The data –

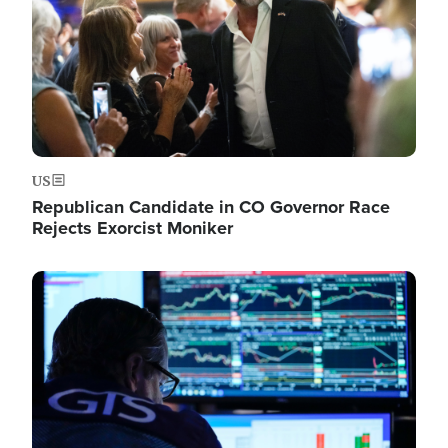
US
Republican Candidate in CO Governor Race
Rejects Exorcist Moniker
Image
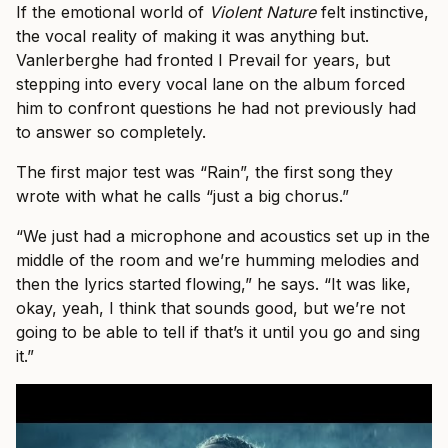
If the emotional world of
Violent Nature
felt instinctive,
the vocal reality of making it was anything but.
Vanlerberghe had fronted I Prevail for years, but
stepping into every vocal lane on the album forced
him to confront questions he had not previously had
to answer so completely.
The first major test was “Rain”, the first song they
wrote with what he calls “just a big chorus.”
“We just had a microphone and acoustics set up in the
middle of the room and we’re humming melodies and
then the lyrics started flowing,” he says. “It was like,
okay, yeah, I think that sounds good, but we’re not
going to be able to tell if that’s it until you go and sing
it.”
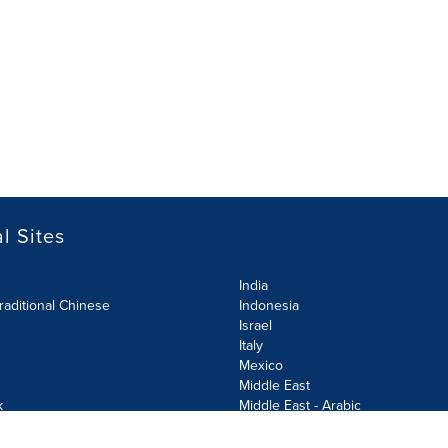
l Sites
India
raditional Chinese
Indonesia
Israel
Italy
Mexico
Middle East
k
Middle East - Arabic
Netherlands
Norway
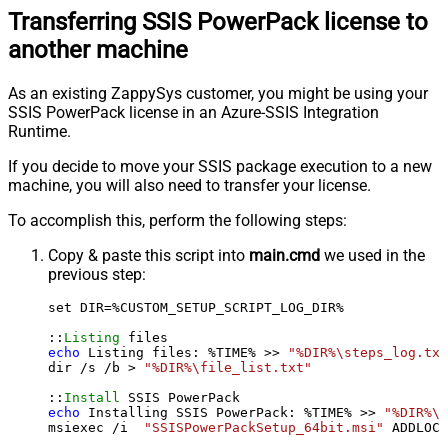
Transferring SSIS PowerPack license to
another machine
As an existing ZappySys customer, you might be using your
SSIS PowerPack license in an Azure-SSIS Integration
Runtime.
If you decide to move your SSIS package execution to a new
machine, you will also need to transfer your license.
To accomplish this, perform the following steps:
Copy & paste this script into
main.cmd
we used in the
previous step:
set DIR=%CUSTOM_SETUP_SCRIPT_LOG_DIR%

::
Listing
echo
 Listing files: %TIME% >> 
"%DIR%\steps_log.txt
dir /s /b > 
"%DIR%\file_list.txt"
::
Install
echo
 Installing SSIS PowerPack: %TIME% >> 
"%DIR%\s
msiexec /i  
"SSISPowerPackSetup_64bit.msi"
 ADDLOCA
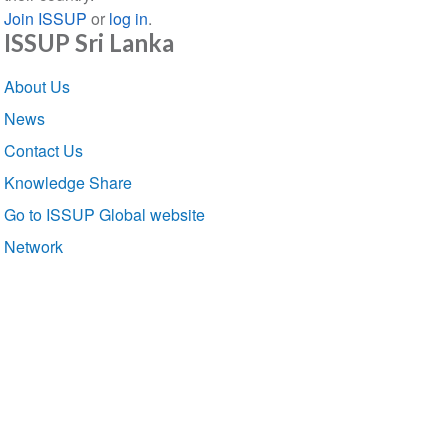
Join ISSUP
or
log in
.
ISSUP Sri Lanka
Section
About Us
navigation
News
Contact Us
Knowledge Share
Go to ISSUP Global website
Network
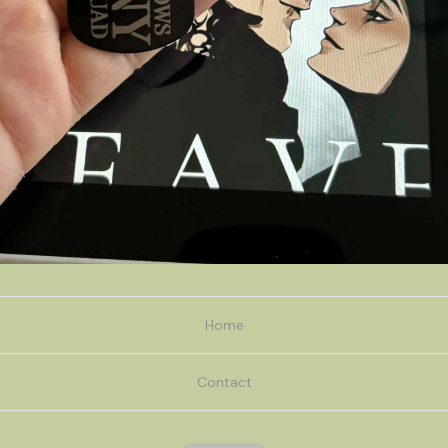
Home
Contact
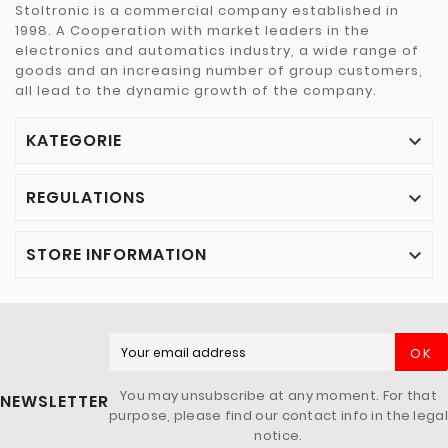
Stoltronic is a commercial company established in
1998. A Cooperation with market leaders in the
electronics and automatics industry, a wide range of
goods and an increasing number of group customers,
all lead to the dynamic growth of the company.
KATEGORIE

REGULATIONS

STORE INFORMATION

OK
You may unsubscribe at any moment. For that
NEWSLETTER
purpose, please find our contact info in the legal
notice.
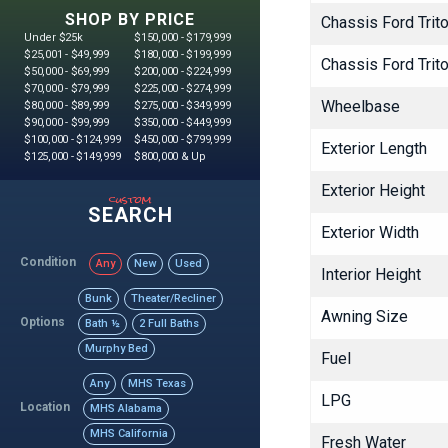
SHOP BY PRICE
Chassis Ford Tri
Under $25k
$150,000 - $179,999
$25,001 - $49,999
$180,000 - $199,999
Chassis Ford Tri
$50,000 - $69,999
$200,000 - $224,999
$70,000 - $79,999
$225,000 - $274,999
Wheelbase
$80,000 - $89,999
$275,000 - $349,999
$90,000 - $99,999
$350,000 - $449,999
$100,000 - $124,999
$450,000 - $799,999
Exterior Length
$125,000 - $149,999
$800,000 & Up
Exterior Height
custom
SEARCH
Exterior Width
Condition
Any
New
Used
Interior Height
Bunk
Theater/Recliner
Awning Size
Options
Bath ½
2 Full Baths
Murphy Bed
Fuel
Any
MHS Texas
LPG
Location
MHS Alabama
MHS California
Fresh Water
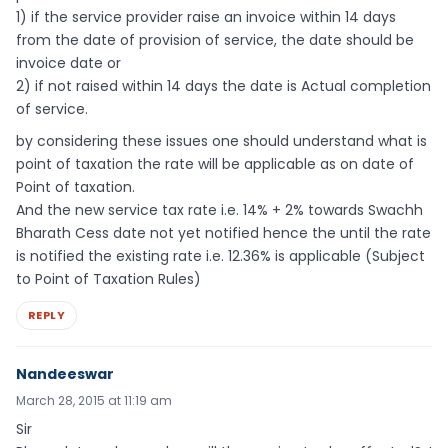
1) if the service provider raise an invoice within 14 days
from the date of provision of service, the date should be
invoice date or
2) if not raised within 14 days the date is Actual completion
of service.
by considering these issues one should understand what is
point of taxation the rate will be applicable as on date of
Point of taxation.
And the new service tax rate i.e. 14% + 2% towards Swachh
Bharath Cess date not yet notified hence the until the rate
is notified the existing rate i.e. 12.36% is applicable (Subject
to Point of Taxation Rules)
REPLY
Nandeeswar
March 28, 2015 at 11:19 am
Sir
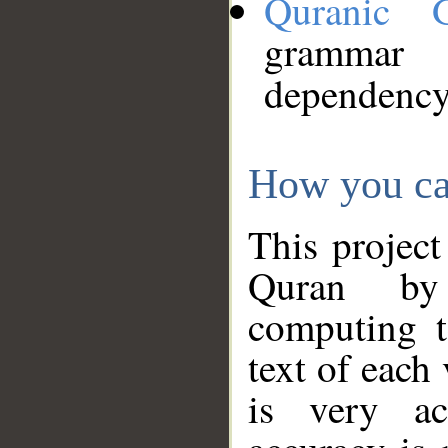
Quranic 
grammar
dependency
How you ca
This project
Quran by 
computing t
text of each
is very ac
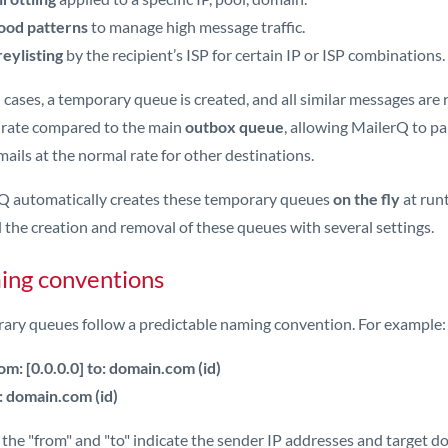
ood patterns
to manage high message traffic.
eylisting
by the recipient’s ISP for certain IP or ISP combinations.
 cases, a temporary queue is created, and all similar messages are
 rate compared to the main
outbox queue
, allowing MailerQ to pa
ails at the normal rate for other destinations.
Q automatically creates these temporary queues
on the fly
at runt
 the creation and removal of these queues with several settings.
ng conventions
ary queues follow a predictable naming convention. For example:
om: [0.0.0.0] to: domain.com (id)
: domain.com (id)
he "from" and "to" indicate the sender IP addresses and target do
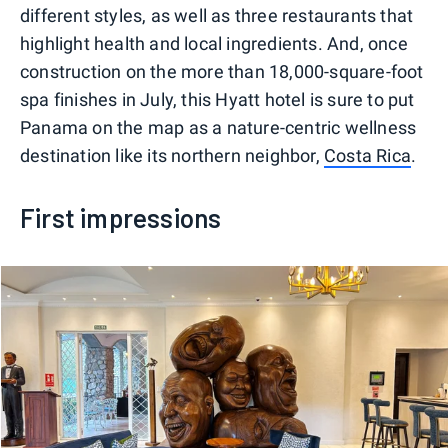
different styles, as well as three restaurants that
highlight health and local ingredients. And, once
construction on the more than 18,000-square-foot
spa finishes in July, this Hyatt hotel is sure to put
Panama on the map as a nature-centric wellness
destination like its northern neighbor,
Costa Rica
.
First impressions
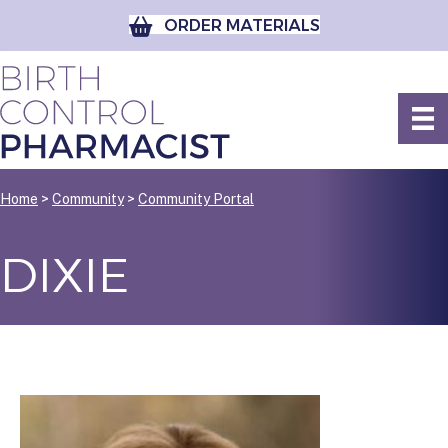
ORDER MATERIALS
Home
>
Community
>
Community Portal
DIXIE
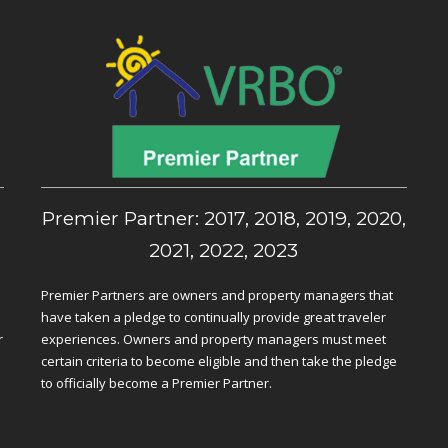
,
Premier Partner: 2017, 2018, 2019, 2020,
2021, 2022, 2023
Premier Partners are owners and property managers that
have taken a pledge to continually provide great traveler
r
experiences. Owners and property managers must meet
certain criteria to become eligible and then take the pledge
to officially become a Premier Partner.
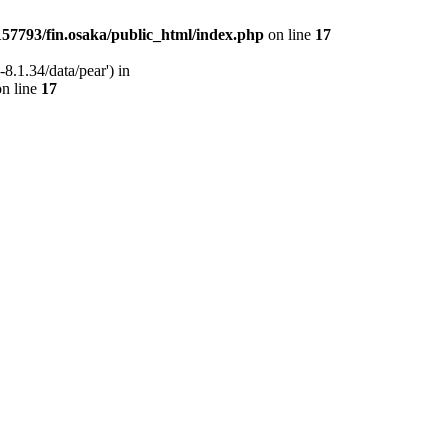
57793/fin.osaka/public_html/index.php
on line
17
8.1.34/data/pear') in
n line
17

Exercise prompt –
Copy out all the text read from the pages in the data above, line for line and unchanged. Leave out the picture markers.

Completed exercise –
US
Republican Candidate in CO Governor Race
Rejects Exorcist Moniker
Image
If the emotional world of
Violent Nature
felt instinctive,
the vocal reality of making it was anything but.
Vanlerberghe had fronted I Prevail for years, but
stepping into every vocal lane on the album forced
him to confront questions he had not previously had
to answer so completely.
The first major test was “Rain”, the first song they
wrote with what he calls “just a big chorus.”
“We just had a microphone and acoustics set up in the
middle of the room and we’re humming melodies and
then the lyrics started flowing,” he says. “It was like,
okay, yeah, I think that sounds good, but we’re not
going to be able to tell if that’s it until you go and sing
it.”
l Sites
India
raditional Chinese
Indonesia
Israel
Italy
Mexico
Middle East
k
Middle East - Arabic
Netherlands
Norway
Transferring SSIS PowerPack license to
another machine
As an existing ZappySys customer, you might be using your
SSIS PowerPack license in an Azure-SSIS Integration
Runtime.
If you decide to move your SSIS package execution to a new
machine, you will also need to transfer your license.
To accomplish this, perform the following steps:
Copy & paste this script into
main.cmd
we used in the
previous step:
set DIR=%CUSTOM_SETUP_SCRIPT_LOG_DIR%

::
Listing
echo
 Listing files: %TIME% >> 
"%DIR%\steps_log.txt
dir /s /b > 
"%DIR%\file_list.txt"
::
Install
echo
 Installing SSIS PowerPack: %TIME% >> 
"%DIR%\s
msiexec /i  
"SSISPowerPackSetup_64bit.msi"
 ADDLOCA
Join ISSUP
or
log in
.
ISSUP Sri Lanka
Section
About Us
navigation
News
Contact Us
Knowledge Share
Go to ISSUP Global website
Network
Home
Contact
Stoltronic is a commercial company established in
1998. A Cooperation with market leaders in the
electronics and automatics industry, a wide range of
goods and an increasing number of group customers,
all lead to the dynamic growth of the company.
KATEGORIE

REGULATIONS

STORE INFORMATION

OK
You may unsubscribe at any moment. For that
NEWSLETTER
purpose, please find our contact info in the legal
notice.
SHOP BY PRICE
Chassis Ford Tri
Under $25k
$150,000 - $179,999
$25,001 - $49,999
$180,000 - $199,999
Chassis Ford Tri
$50,000 - $69,999
$200,000 - $224,999
$70,000 - $79,999
$225,000 - $274,999
Wheelbase
$80,000 - $89,999
$275,000 - $349,999
$90,000 - $99,999
$350,000 - $449,999
$100,000 - $124,999
$450,000 - $799,999
Exterior Length
$125,000 - $149,999
$800,000 & Up
Exterior Height
custom
SEARCH
Exterior Width
Condition
Any
New
Used
Interior Height
Bunk
Theater/Recliner
Awning Size
Options
Bath ½
2 Full Baths
Murphy Bed
Fuel
Any
MHS Texas
LPG
Location
MHS Alabama
MHS California
Fresh Water
1) if the service provider raise an invoice within 14 days
from the date of provision of service, the date should be
invoice date or
2) if not raised within 14 days the date is Actual completion
of service.
by considering these issues one should understand what is
point of taxation the rate will be applicable as on date of
Point of taxation.
And the new service tax rate i.e. 14% + 2% towards Swachh
Bharath Cess date not yet notified hence the until the rate
is notified the existing rate i.e. 12.36% is applicable (Subject
to Point of Taxation Rules)
REPLY
Nandeeswar
March 28, 2015 at 11:19 am
Sir
Quranic 
grammar
dependency
How you ca
This project
Quran by 
computing t
text of each
is very ac
ood patterns
to manage high message traffic.
eylisting
by the recipient’s ISP for certain IP or ISP combinations.
 cases, a temporary queue is created, and all similar messages are
 rate compared to the main
outbox queue
, allowing MailerQ to pa
ails at the normal rate for other destinations.
Q automatically creates these temporary queues
on the fly
at runt
 the creation and removal of these queues with several settings.
ng conventions
ary queues follow a predictable naming convention. For example:
om: [0.0.0.0] to: domain.com (id)
: domain.com (id)
he "from" and "to" indicate the sender IP addresses and target do
different styles, as well as three restaurants that
highlight health and local ingredients. And, once
construction on the more than 18,000-square-foot
spa finishes in July, this Hyatt hotel is sure to put
Panama on the map as a nature-centric wellness
destination like its northern neighbor,
Costa Rica
.
First impressions
ORDER MATERIALS
Home
>
Community
>
Community Portal
DIXIE
,
Premier Partner: 2017, 2018, 2019, 2020,
2021, 2022, 2023
Premier Partners are owners and property managers that
have taken a pledge to continually provide great traveler
r
experiences. Owners and property managers must meet
certain criteria to become eligible and then take the pledge
to officially become a Premier Partner.
57793/fin.osaka/public_html/index.php
on line
17
8.1.34/data/pear') in
n line
17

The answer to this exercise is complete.